D : J’ai vu que vous aviez écrit une nouvelle dans l’anthologie Bardes et Sirènes ; c’était votre première nouvelle publiée ?

RG : Ah oui, c’était même ma première nouvelle tout court.

D : Alors, comment ça s’est élaboré ?

RG : Eh bien, tout simplement, on m’a demandé vers octobre-novembre [2013], Sylvie [Miller] m’a envoyé un petit mail en me disant « ce serait sympa si tu participais à l’anthologie ». Alors je dis « oui, mais je suis pas novelliste ». Elle me dit « bon, essaie », et puis voilà j’ai écrit sur les bardes et les sirènes.

D : Ça s’est fait très simplement avec les anthologistes et les autres auteurs, alors ?

RG : Tout simplement, oui.
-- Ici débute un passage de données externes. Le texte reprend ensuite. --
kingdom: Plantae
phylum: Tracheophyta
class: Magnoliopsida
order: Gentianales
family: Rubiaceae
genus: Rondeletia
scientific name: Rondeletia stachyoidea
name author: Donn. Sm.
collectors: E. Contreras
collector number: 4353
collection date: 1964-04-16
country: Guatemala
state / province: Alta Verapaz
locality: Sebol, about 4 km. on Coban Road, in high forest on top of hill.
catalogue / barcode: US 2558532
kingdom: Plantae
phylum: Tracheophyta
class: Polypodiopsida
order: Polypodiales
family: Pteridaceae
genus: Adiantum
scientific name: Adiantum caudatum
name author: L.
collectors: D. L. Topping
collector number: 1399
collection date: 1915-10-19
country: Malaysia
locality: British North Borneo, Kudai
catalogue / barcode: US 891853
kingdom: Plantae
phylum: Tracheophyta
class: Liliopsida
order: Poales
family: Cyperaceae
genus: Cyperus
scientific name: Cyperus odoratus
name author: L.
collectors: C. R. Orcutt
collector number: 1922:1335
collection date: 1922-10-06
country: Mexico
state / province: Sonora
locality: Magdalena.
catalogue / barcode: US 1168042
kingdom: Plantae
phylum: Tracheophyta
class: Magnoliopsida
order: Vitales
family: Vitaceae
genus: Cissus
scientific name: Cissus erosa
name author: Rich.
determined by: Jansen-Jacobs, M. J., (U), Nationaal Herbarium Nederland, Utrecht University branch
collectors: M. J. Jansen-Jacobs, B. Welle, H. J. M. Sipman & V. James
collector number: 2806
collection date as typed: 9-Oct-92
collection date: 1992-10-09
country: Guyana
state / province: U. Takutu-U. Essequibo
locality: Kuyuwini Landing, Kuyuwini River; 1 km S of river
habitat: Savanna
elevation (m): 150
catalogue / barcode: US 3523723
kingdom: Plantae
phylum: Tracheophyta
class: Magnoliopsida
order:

Avec Lionel Davoust et Sylvie Miller, qui sont eux des anthologistes et des novellistes de renom, on a fait quelques échanges, quelques allers-retours sur des questions pratiques.

D : C’est un format qui vous plaît ?

RG : L’intérêt [de la nouvelle], c’est qu’on a tout sous les yeux. Avec la saga, j’ai un volume de chaque dans mon bureau et, de temps en temps, je retourne en arrière ou bien, en version numérique, avec la fonction Rechercher, qui permet de revisiter un texte déjà bien connu d’environ 1850 pages ! Et donc aborder une nouvelle à côté, c’est reposant. Le rythme est complètement opposé, et puis ce qui m’intéressait surtout, c’était de proposer quelque chose de personnel. C’est ce qu’il y a de bien dans ces anthologies. Et puis, on ne sait pas non plus quels autres auteurs la composent et j’avais peur qu’on fasse tous à peu près la même chose.

D : Merci beaucoup, je ne vous dérange pas plus longtemps, et surtout bonne continuation.

RG : Vous ne me dérangez pas, bien sûr. Au revoir.